Zur Verantwortung des Einzelnen für die Bewahrung der Umwelt

"Was kann ich allein tun?"

von Saral Kumar Sarkar

Schon 1976 riet der Friedensforscher Theodor Ebert den damaligen Frie­densbewegten, sich für die Ökobewegung zu engagieren. Er schrieb:"Selbst wenn wir eine vollständige Abrüstung zustande brächten und selbst wenn wir die Produktionsmittel in die Hände der Produzenten überführten, hätten wir das Friedensziel noch nicht erreicht. Wenn näm­lich unter pazifistischen und sozialistischen Vorzeichen das industrielle Wachstum weiter vorangetrieben würde, führte dies auch ohne Krieg und Kapitalismus in Krisen und Katastrophen."1 

Ich möchte einen Schritt weiter gehen. Ich meine, die Ökobewegung sollte heute Vorrang haben vor der Frie­densbewegung im engeren Sinne. Denn die Friedensbewegung wird nie ganz erfolgreich sein, solange die hochindustrielle Lebensweise in Eu­ropa und Nordamerika und das Stre­ben danach in der Dritten Welt wei­terbesteht. Wer soviel ôl braucht, muß seine Streitkräfte an den Persischen Golf schicken. Wer soviel Kupfer braucht, muß einen Militärputsch in Chile organisieren.

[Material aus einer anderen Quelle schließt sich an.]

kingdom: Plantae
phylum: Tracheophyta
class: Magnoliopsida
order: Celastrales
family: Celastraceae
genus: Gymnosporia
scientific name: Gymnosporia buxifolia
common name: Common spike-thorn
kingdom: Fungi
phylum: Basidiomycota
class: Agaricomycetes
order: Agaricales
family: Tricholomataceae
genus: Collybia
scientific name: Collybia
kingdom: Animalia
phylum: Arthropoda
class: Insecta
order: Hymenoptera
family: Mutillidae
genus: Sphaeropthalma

Damit will ich auch sagen, daß das Problem nicht bloß Umweltver­schmutzung ist. Die Lösung ist also auch nicht bloß mehr Achtsamkeit und Investitionen in Umweltschutz. Die X Milliarden Mark, die in den Umwelt­schutz investiert werden sollen, müs­sen auch zuerst verdient werden. Und dieser Prozeß wird, wie schon jetzt, sehr viel Umweltzerstörung und Aus­beutung der Dritten Welt notwendig machen. Die Energie und Rohstoffe, die für die Herstellung und den be­trieb der diversen Umweltschutzanla­gen (z.B. Katalysator für Autos) ver­braucht werden, erhöhen doch deren Gesamtverbrauch. Nein, mit techni­schem Umweltschutz können wir das eigentliche Problem nicht lösen. Das eigentliche Problem ist unsere Indu­striegesellschaft selbst. Sie kann nicht ökologisch modernisiert oder umge­baut werden, ohne anderswo ökologi­sche Zerstörungen zu verursachen. Eine ökologische Industriegesellschaft ist ein schwarzer Schimmel.2 Die In­dustriegesellschaft muß langfristig ab­gebaut werden, eine andere Lebens­weise muß entstehen.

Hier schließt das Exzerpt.